You can in theory run all of this through a simple log.Info
interface. But if you do so there are two problems. First, you need
to create internal standards in your program for formatting messages
so that sysadmins can tell the different sorts of messages apart
from each other. Second, you are spewing massive amounts of information
out all the time (since you're always dumping all activity traces),
which is not very friendly. My view is that a good logging package
should be able to do this for you. A too-simple logging package
throws both program authors and sysadmins to the wolves of ad-hoc
logging and log filtering.
This is why real programs grow features to control what gets logged and to log different sorts of things in different places. Apache does not have separate request logs and error logs for arbitrary reasons, for example; real people wanted that separation because they find it quite useful.
2015-11-02
Status reporting commands should have script-oriented output too
There's a lot of status reporting programs out there on a typical systems; they report on packages, on filesystems, on the status of ZFS pools or Linux software RAID or LVM, on boot environments, on all sorts of things. I've written before about these programs as tools or frontends, where I advocated for writing tools, but it's clear that battle is long since lost; almost no one writes programs that are tools instead of frontends. So today I have a more modest request: status reporting programs should have script oriented output as well as human oriented output.
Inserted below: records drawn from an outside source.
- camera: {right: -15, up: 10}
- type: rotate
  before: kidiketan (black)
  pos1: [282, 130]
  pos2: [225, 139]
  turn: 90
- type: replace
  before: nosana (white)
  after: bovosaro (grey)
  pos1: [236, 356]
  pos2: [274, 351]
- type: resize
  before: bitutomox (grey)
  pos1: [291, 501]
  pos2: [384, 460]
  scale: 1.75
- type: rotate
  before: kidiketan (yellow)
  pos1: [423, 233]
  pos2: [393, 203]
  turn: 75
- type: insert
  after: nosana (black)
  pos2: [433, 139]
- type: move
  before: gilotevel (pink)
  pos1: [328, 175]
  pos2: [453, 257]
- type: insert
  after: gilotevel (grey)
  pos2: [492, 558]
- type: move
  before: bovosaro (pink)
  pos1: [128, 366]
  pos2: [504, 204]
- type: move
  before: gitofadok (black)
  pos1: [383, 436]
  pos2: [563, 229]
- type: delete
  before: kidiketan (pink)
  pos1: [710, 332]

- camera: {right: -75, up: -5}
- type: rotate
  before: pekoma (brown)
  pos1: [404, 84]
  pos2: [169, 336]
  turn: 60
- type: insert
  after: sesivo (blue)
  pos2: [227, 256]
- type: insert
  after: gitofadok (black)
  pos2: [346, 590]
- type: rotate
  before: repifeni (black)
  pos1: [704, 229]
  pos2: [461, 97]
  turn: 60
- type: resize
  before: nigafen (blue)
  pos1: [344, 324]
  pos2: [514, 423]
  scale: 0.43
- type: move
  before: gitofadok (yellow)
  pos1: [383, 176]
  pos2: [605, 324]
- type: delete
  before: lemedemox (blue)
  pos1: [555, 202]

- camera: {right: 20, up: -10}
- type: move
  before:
The obvious reason is that this makes it easier for sysadmins to build scripts on top of your programs. Sysadmins do want to do this, especially these days where automation is increasingly important, and parsing your regular human-oriented output is more difficult and also more error-prone. Such script oriented output doesn't have to be very elaborate, either; it just has to be clear and easy to deal with in a script.
But there's a less obvious reason to have script oriented output; it's much easier to make script oriented output be stable (either de facto or explicitly documented as such). The thing about human oriented output is that it's quite prone to changing its format as additional information gets added and people rethink what the nicest presentation of information is. And it's hard to argue against better, more informative, more readable output (and in fact I don't think one should). But changed output is death on things that try to parse that output; scripts really want and need stable output, and will often break if they're parsing your human oriented output and you change it. When you explicitly split human oriented output from script oriented output, you can provide both the stability that scripts need and the changes that improve what people see. This is a win for both parties.
(As a side effect it may make it easier to change the human oriented output, because there shouldn't be many worries about scripts consuming it too. Assuming that you worried about that in the first place.)
(This is the elaborated version of a tweet and the resulting conversation with Dan McDonald.)